[Transcribed page contents]
****************************************

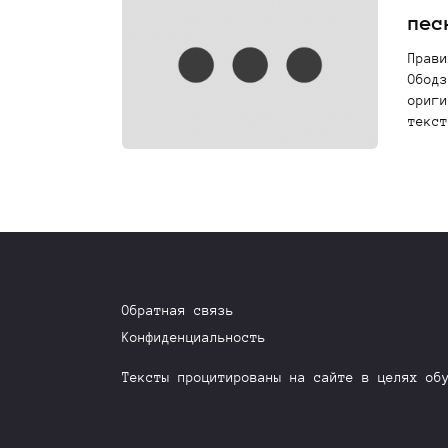
пес
Прави
Ободз
ориги
текст
Обратная связь
Конфиденциальность
Тексты процитированы на сайте в целях об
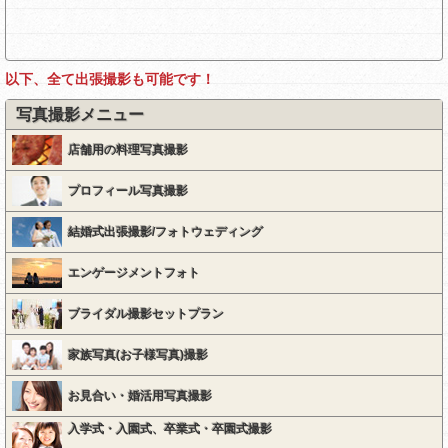
以下、全て出張撮影も可能です！
写真撮影メニュー
店舗用の料理写真撮影
プロフィール写真撮影
結婚式出張撮影/フォトウェディング
エンゲージメントフォト
ブライダル撮影セットプラン
家族写真(お子様写真)撮影
お見合い・婚活用写真撮影
入学式・入園式、卒業式・卒園式撮影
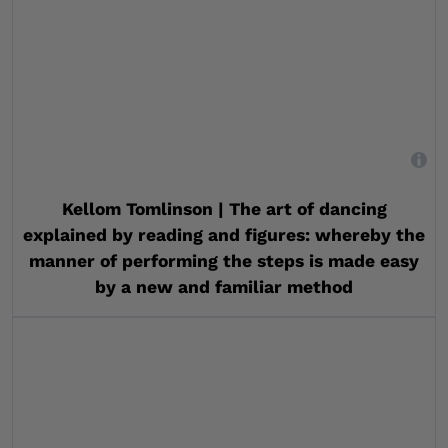
,
Kellom Tomlinson | The art of dancing
explained by reading and figures: whereby the
manner of performing the steps is made easy
by a new and familiar method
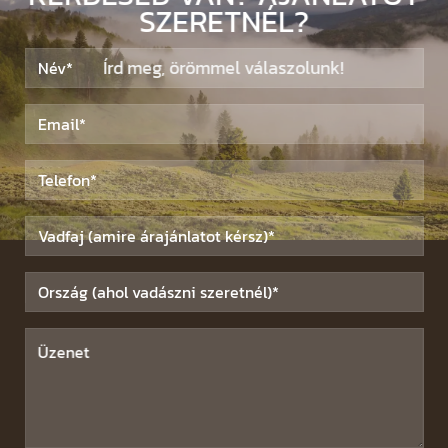
SZERETNÉL?
Írd meg, örömmel válaszolunk!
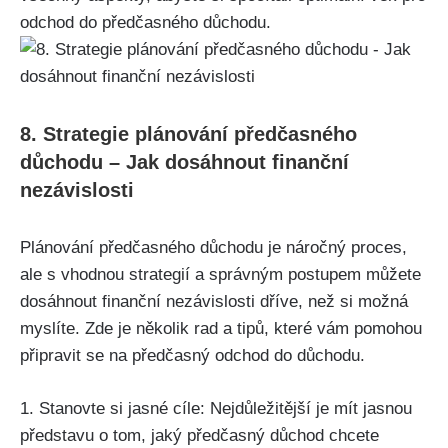
odchod do předčasného důchodu.
8. Strategie plánování předčasného
důchodu – Jak dosáhnout finanční
nezávislosti
Plánování předčasného důchodu je náročný proces,
ale s vhodnou strategií a správným postupem můžete
dosáhnout finanční nezávislosti dříve, než si možná
myslíte. Zde je několik rad a tipů, které vám pomohou
připravit se na předčasný odchod do důchodu.
1. Stanovte si jasné cíle: Nejdůležitější je mít jasnou
představu o tom, jaký předčasný důchod chcete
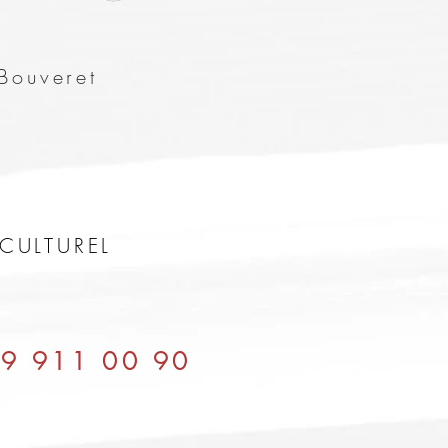
Bouveret
CULTUREL
9 911 00 90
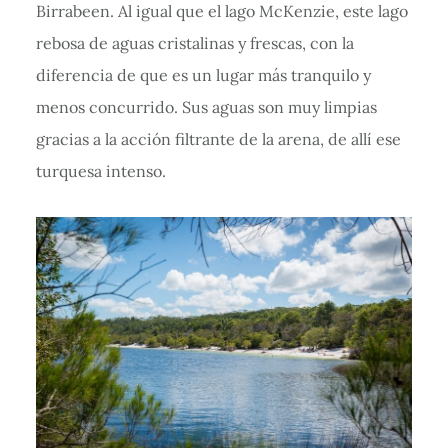
Birrabeen. Al igual que el lago McKenzie, este lago
rebosa de aguas cristalinas y frescas, con la
diferencia de que es un lugar más tranquilo y
menos concurrido. Sus aguas son muy limpias
gracias a la acción filtrante de la arena, de allí ese
turquesa intenso.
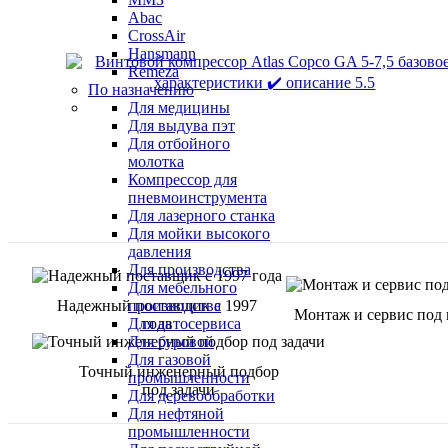
Abac
CrossAir
Hansmann
Remeza
По назначению
Для медицины
Для выдува пэт
Для отбойного
молотка
Компрессор для
пневмоинструмента
Для лазерного станка
Для мойки высокого
давления
Для производства
Для мебельного
Надежный поставщик с 1997
производства
Монтаж и сервис под
года
Для автосервиса
Для буровой
Для газовой
Точный инженерный подбор
промышленности
под задачи
Для деревообработки
Для нефтяной
промышленности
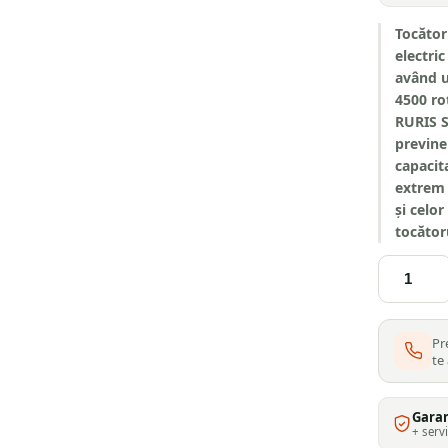
Tocător
electri
având u
4500 ro
RURIS S
previne
capacit
extrem 
și celo
tocător
și lipsa
Cantitate
resturi
Tocator
pentru 
de
crengi
Pr
și
te
resturi
vegetale
RURIS
Gara
ST100
+ serv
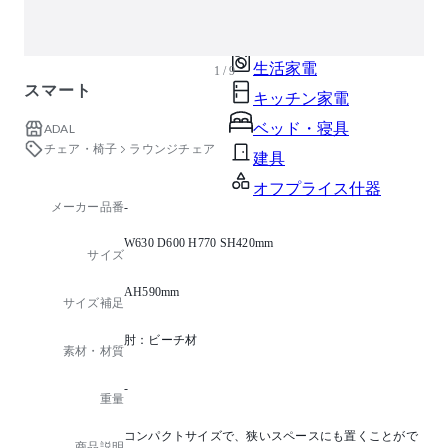
ガーデン・屋外
キッズ家具
生活家電
1 / 9
スマート
キッチン家電
ベッド・寝具
ADAL
チェア・椅子
ラウンジチェア
建具
オフプライス什器
メーカー品番
-
W630 D600 H770 SH420mm
サイズ
AH590mm
サイズ補足
肘：ビーチ材
素材・材質
-
重量
コンパクトサイズで、狭いスペースにも置くことがで
商品説明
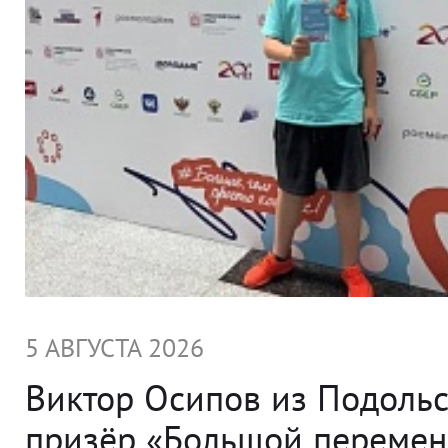
5 АВГУСТА 2026
Виктор Осипов из Подольс
призёр «Большой переме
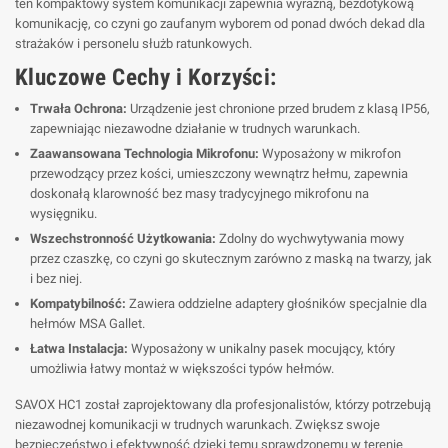
ten kompaktowy system komunikacji zapewnia wyraźną, bezdotykową
komunikację, co czyni go zaufanym wyborem od ponad dwóch dekad dla
strażaków i personelu służb ratunkowych.
Kluczowe Cechy i Korzyści:
Trwała Ochrona:
Urządzenie jest chronione przed brudem z klasą IP56,
zapewniając niezawodne działanie w trudnych warunkach.
Zaawansowana Technologia Mikrofonu:
Wyposażony w mikrofon
przewodzący przez kości, umieszczony wewnątrz hełmu, zapewnia
doskonałą klarowność bez masy tradycyjnego mikrofonu na
wysięgniku.
Wszechstronność Użytkowania:
Zdolny do wychwytywania mowy
przez czaszkę, co czyni go skutecznym zarówno z maską na twarzy, jak
i bez niej.
Kompatybilność:
Zawiera oddzielne adaptery głośników specjalnie dla
hełmów MSA Gallet.
Łatwa Instalacja:
Wyposażony w unikalny pasek mocujący, który
umożliwia łatwy montaż w większości typów hełmów.
SAVOX HC1 został zaprojektowany dla profesjonalistów, którzy potrzebują
niezawodnej komunikacji w trudnych warunkach. Zwiększ swoje
bezpieczeństwo i efektywność dzięki temu sprawdzonemu w terenie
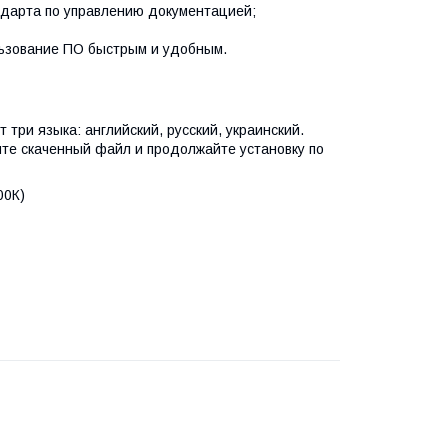
андарта по управлению документацией;
льзование ПО быстрым и удобным.
ри языка: английский, русский, украинский.
йте скаченный файл и продолжайте установку по
00К)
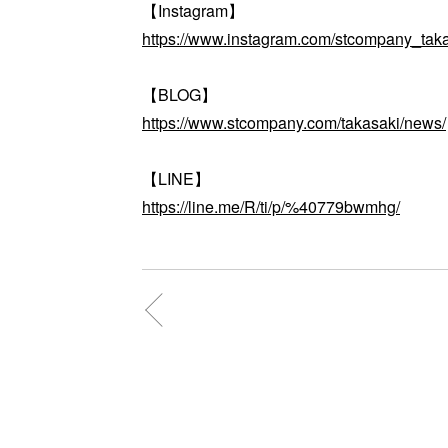
【Instagram】
https://www.instagram.com/stcompany_taka
【BLOG】
https://www.stcompany.com/takasaki/news/
【LINE】
https://line.me/R/ti/p/%40779bwmhg/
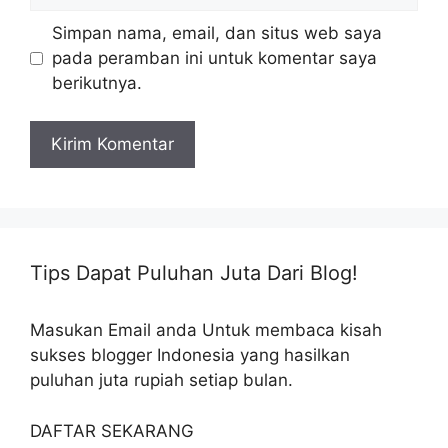
Simpan nama, email, dan situs web saya
pada peramban ini untuk komentar saya
berikutnya.
Tips Dapat Puluhan Juta Dari Blog!
Masukan Email anda Untuk membaca kisah
sukses blogger Indonesia yang hasilkan
puluhan juta rupiah setiap bulan.
DAFTAR SEKARANG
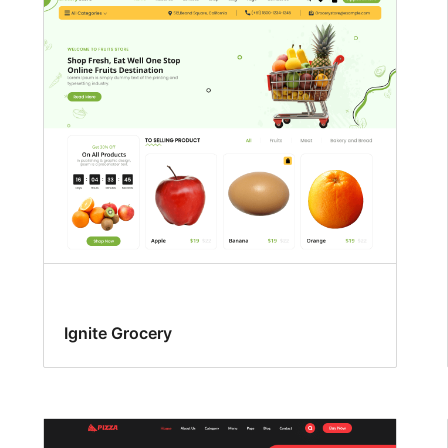
Ignite Grocery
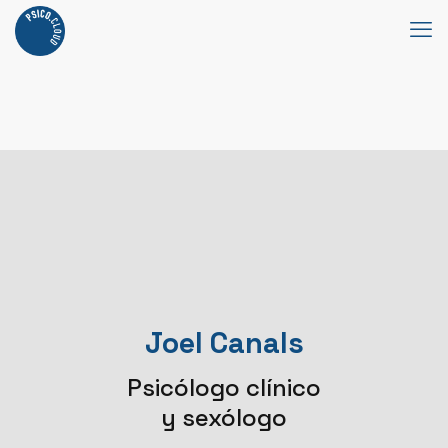
Joel Canals
Psicólogo clínico
y sexólogo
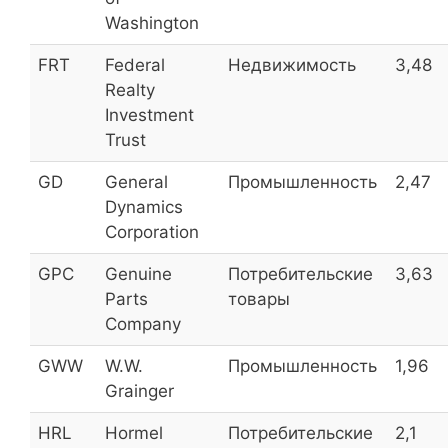
Центр международной
WTCM_p
5,7
Washington
торговли (прив.)
FRT
Federal
Недвижимость
3,48
НКХП ПАО
NKHP
5,5
Realty
Investment
Trust
Группа Компаний ПИК
PIKK
5,5
GD
General
Промышленность
2,47
МРСК Севера-Запада
MRKZ
5,5
Dynamics
Corporation
РусГидро
HYDR
5,4
GPC
Genuine
Потребительские
3,63
ОГК-2 ОАО
OGKB
5,3
Parts
товары
ГИТ ПАО
Company
GRNT
5,2
GWW
OR PAO
W.W.
Промышленность
OBUV
1,96
5,2
Grainger
HRL
Селигдар
Hormel
Потребительские
SELG
2,1
5,1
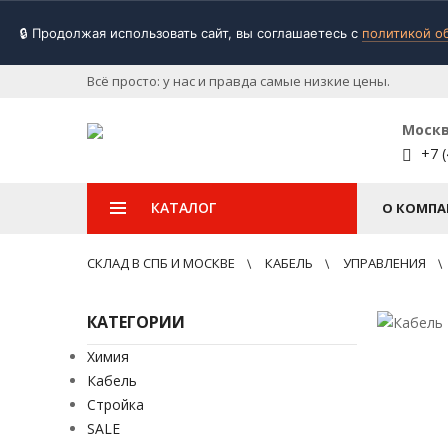
🔒 Продолжая использовать сайт, вы соглашаетесь с
политикой о
Всё просто: у нас и правда самые низкие цены.
Моск
+7 (
КАТАЛОГ
О КОМПА
СКЛАД В СПБ И МОСКВЕ
КАБЕЛЬ
УПРАВЛЕНИЯ
КАТЕГОРИИ
Химия
Кабель
Стройка
SALE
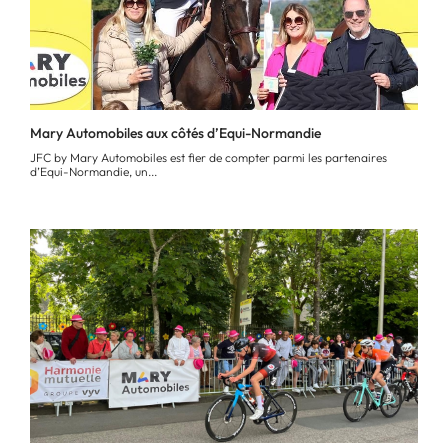
Mary Automobiles aux côtés d’Equi-Normandie
JFC by Mary Automobiles est fier de compter parmi les partenaires
d’Equi-Normandie, un...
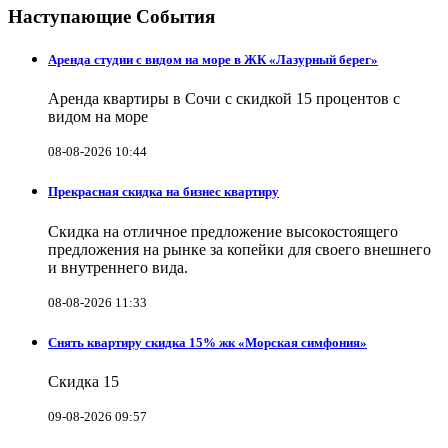
Наступающие События
Аренда студии с видом на море в ЖК «Лазурный берег»
Аренда квартиры в Сочи с скидкой 15 процентов с
видом на море
08-08-2026 10:44
Прекрасная скидка на бизнес квартиру
Скидка на отличное предложение высокостоящего
предложения на рынке за копейки для своего внешнего
и внутреннего вида.
08-08-2026 11:33
Снять квартиру скидка 15% жк «Морская симфония»
Скидка 15
09-08-2026 09:57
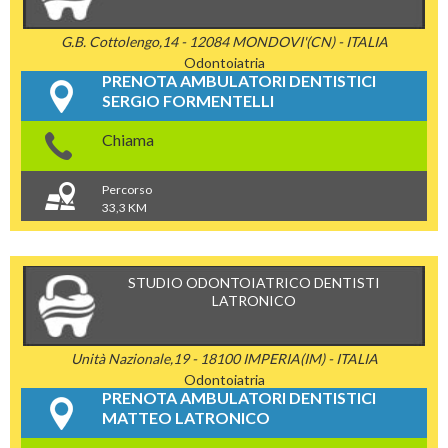
G.B. Cottolengo,14 - 12084 MONDOVI'(CN) - ITALIA
Odontoiatria
PRENOTA AMBULATORI DENTISTICI
SERGIO FORMENTELLI
Chiama
Percorso
33,3 KM
STUDIO ODONTOIATRICO DENTISTI
LATRONICO
Unità Nazionale,19 - 18100 IMPERIA(IM) - ITALIA
Odontoiatria
PRENOTA AMBULATORI DENTISTICI
MATTEO LATRONICO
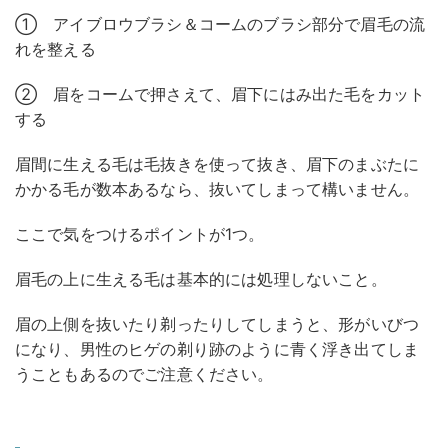
① アイブロウブラシ＆コームのブラシ部分で眉毛の流
れを整える
② 眉をコームで押さえて、眉下にはみ出た毛をカット
する
眉間に生える毛は毛抜きを使って抜き、眉下のまぶたに
かかる毛が数本あるなら、抜いてしまって構いません。
ここで気をつけるポイントが1つ。
眉毛の上に生える毛は基本的には処理しないこと。
眉の上側を抜いたり剃ったりしてしまうと、形がいびつ
になり、男性のヒゲの剃り跡のように青く浮き出てしま
うこともあるのでご注意ください。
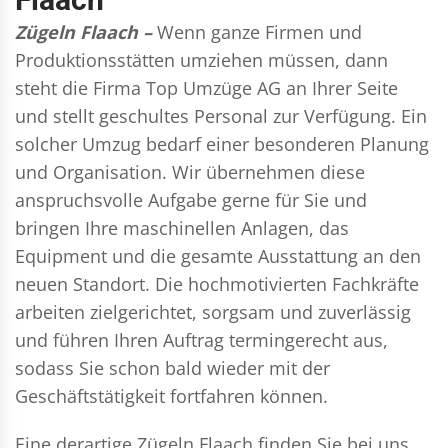
Zügeln Flaach –
Wenn ganze Firmen und
Produktionsstätten umziehen müssen, dann
steht die Firma Top Umzüge AG an Ihrer Seite
und stellt geschultes Personal zur Verfügung. Ein
solcher Umzug bedarf einer besonderen Planung
und Organisation. Wir übernehmen diese
anspruchsvolle Aufgabe gerne für Sie und
bringen Ihre maschinellen Anlagen, das
Equipment und die gesamte Ausstattung an den
neuen Standort. Die hochmotivierten Fachkräfte
arbeiten zielgerichtet, sorgsam und zuverlässig
und führen Ihren Auftrag termingerecht aus,
sodass Sie schon bald wieder mit der
Geschäftstätigkeit fortfahren können.
Eine derartige Zügeln Flaach finden Sie bei uns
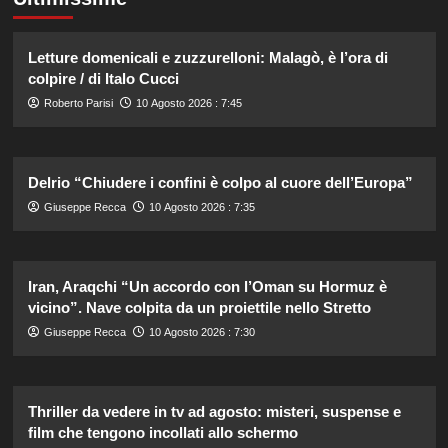
Letture domenicali e zuzzurelloni: Malagò, è l’ora di
colpire / di Italo Cucci
Roberto Parisi
10 Agosto 2026 : 7:45
Delrio “Chiudere i confini è colpo al cuore dell’Europa”
Giuseppe Recca
10 Agosto 2026 : 7:35
Iran, Araqchi “Un accordo con l’Oman su Hormuz è
vicino”. Nave colpita da un proiettile nello Stretto
Giuseppe Recca
10 Agosto 2026 : 7:30
Thriller da vedere in tv ad agosto: misteri, suspense e
film che tengono incollati allo schermo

****************************************

**TASK PROMPT**
Find the number of lines in the records that include the word "Аренда". Write only that number.

**OUTPUT FOR THIS EXERCISE**
2